Characterization of nerve growth factor binding to embryonic rat spinal cord neurons

Abstract

The binding of iodinated β‐nerve growth factor, [¹²⁵I]‐NGF, to embryonic (E16) rat spinal cord cells, was investigated to characterize the binding properties and cellular distribution of nerve growth factor receptors. Spinal cord cells prepared without trypsin yielded two classes of NGF binding sites with Kd's of 3 × 10⁻¹¹ M and 4 × 10⁻⁹ M. Fractionation of the cells by discontinuous gradients composed of 8%, 12%, and 17% metrizamide was used to separate motoneurons from other cell types. The motoneuron enriched fraction (8% metrizamide) contained approximately 10% of the cells and 64% of the choline acetyltransferase (ChAT) activity. In contrast, the 12% metrizamide fraction contained most (51%) of the cells and 36% of the ChAT activity, while the 17% metrizamide fraction contained the remainder of the cells and negligible amounts of ChAT activity.

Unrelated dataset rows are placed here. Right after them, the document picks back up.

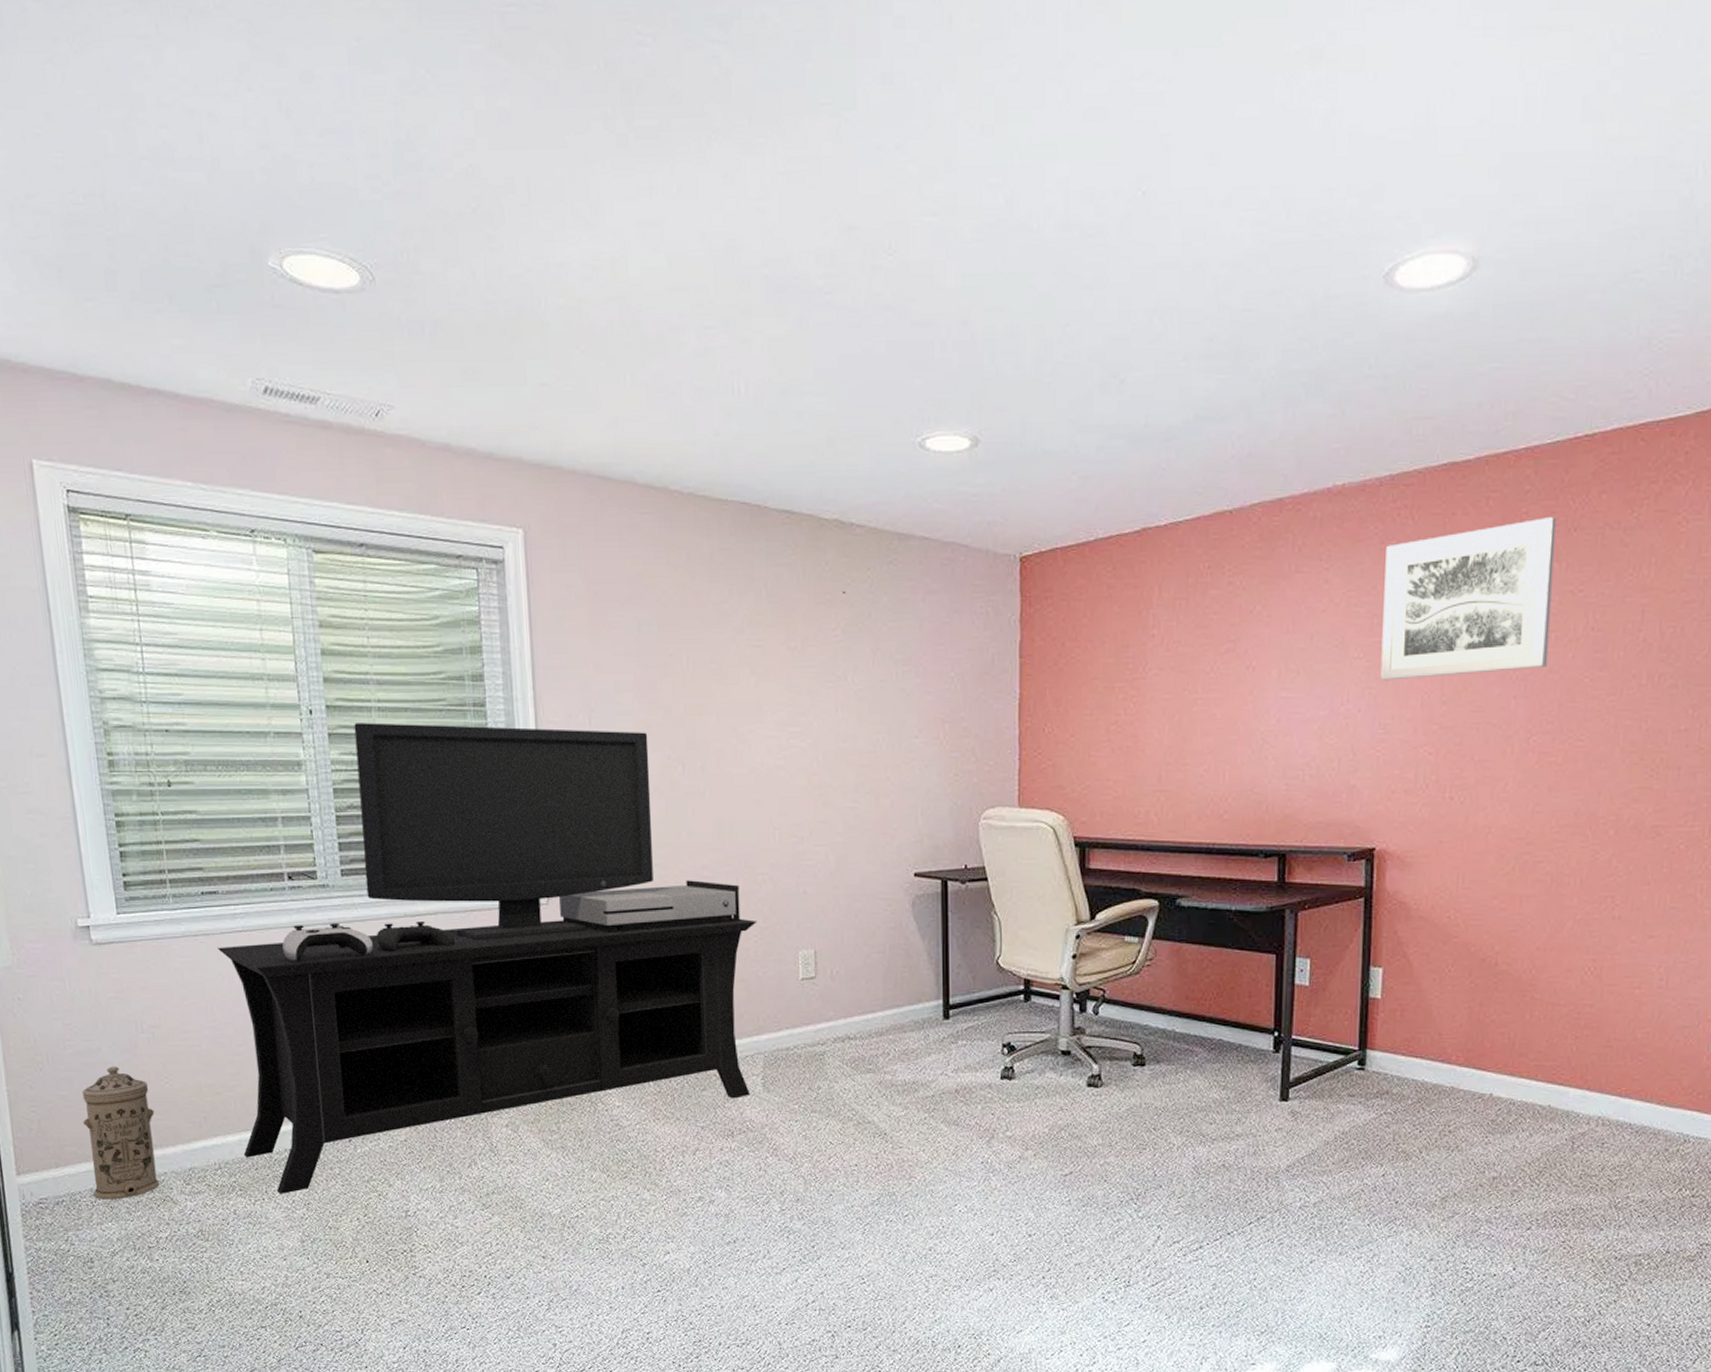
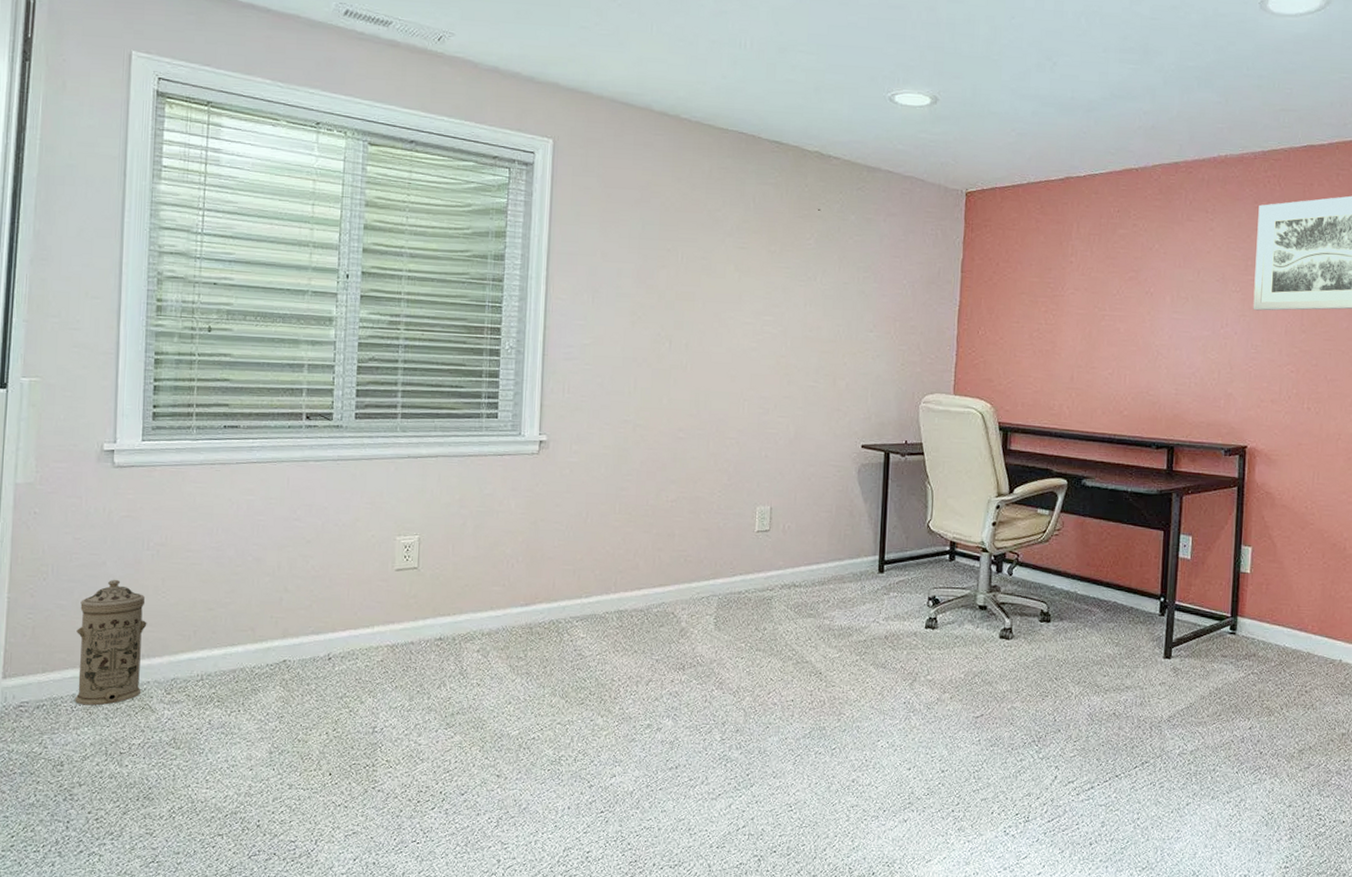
media console: present [218,723,757,1194] -> none [226,288,723,707]

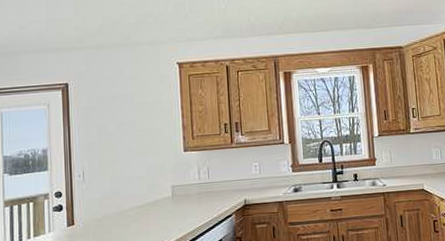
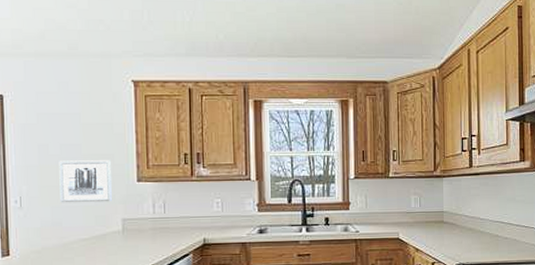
wall art: none [116,134,163,175] -> present [59,160,113,203]

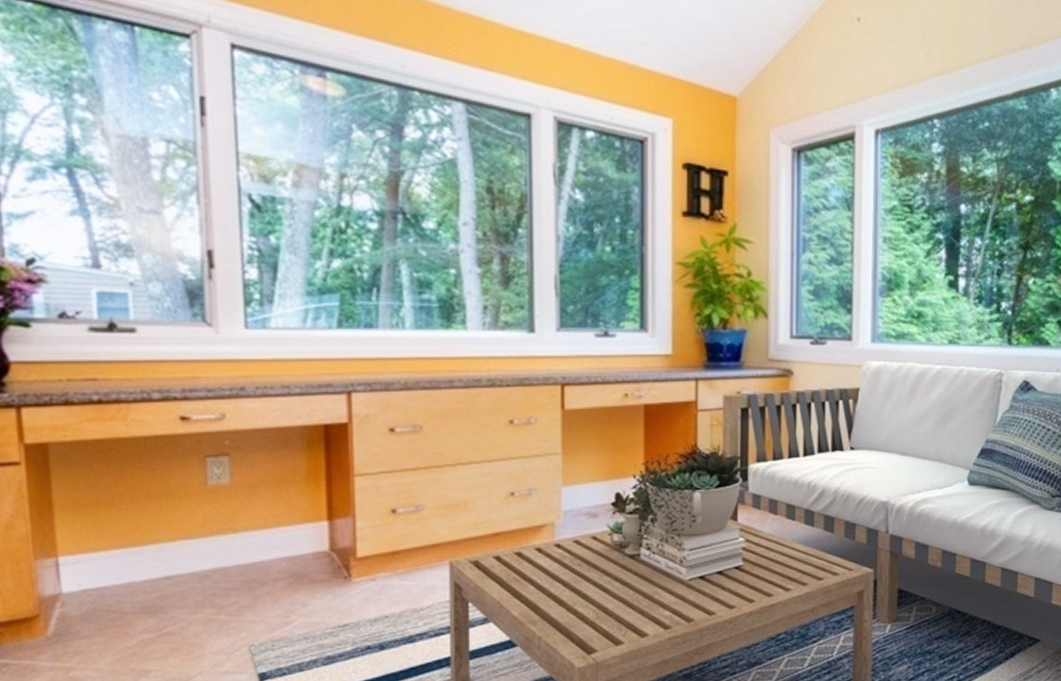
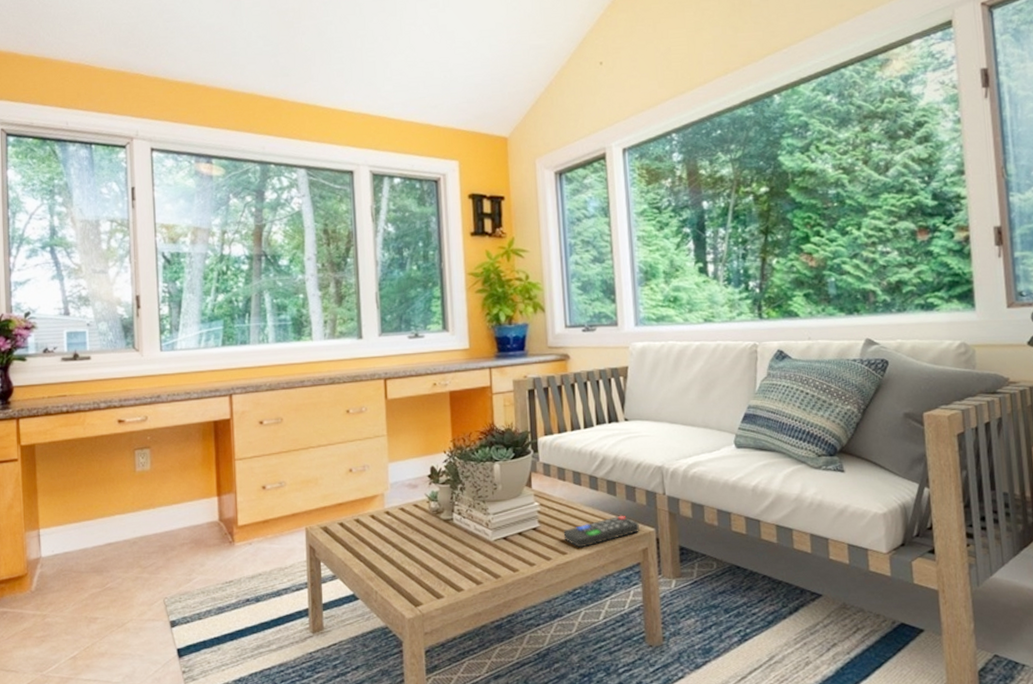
remote control: none [770,554,856,590] -> present [563,515,639,548]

Characterization of [¹²⁵I]‐NGF binding to each metrizamide fraction showed that the motoneuron‐en‐riched fraction exhibited both high and low affinity binding sites, while the other metrizamide fractions exhibited only the low affinity binding sites. These findings indicate that although low affinity NGF receptors appear to be relatively evenly distributed amongst embryonic rat spinal cord cells, high affinity NGF receptors are found primarily on motoneurons.